§ **Exercise aim**: Return all of the entries, keeping every word and mark as it is.

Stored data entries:
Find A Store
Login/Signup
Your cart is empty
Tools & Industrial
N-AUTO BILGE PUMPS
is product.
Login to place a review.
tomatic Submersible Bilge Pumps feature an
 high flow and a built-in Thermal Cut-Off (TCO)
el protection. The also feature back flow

§ **Solution for this exercise**:
Find A Store
Login/Signup
Your cart is empty
Tools & Industrial
N-AUTO BILGE PUMPS
is product.
Login to place a review.
tomatic Submersible Bilge Pumps feature an
 high flow and a built-in Thermal Cut-Off (TCO)
el protection. The also feature back flow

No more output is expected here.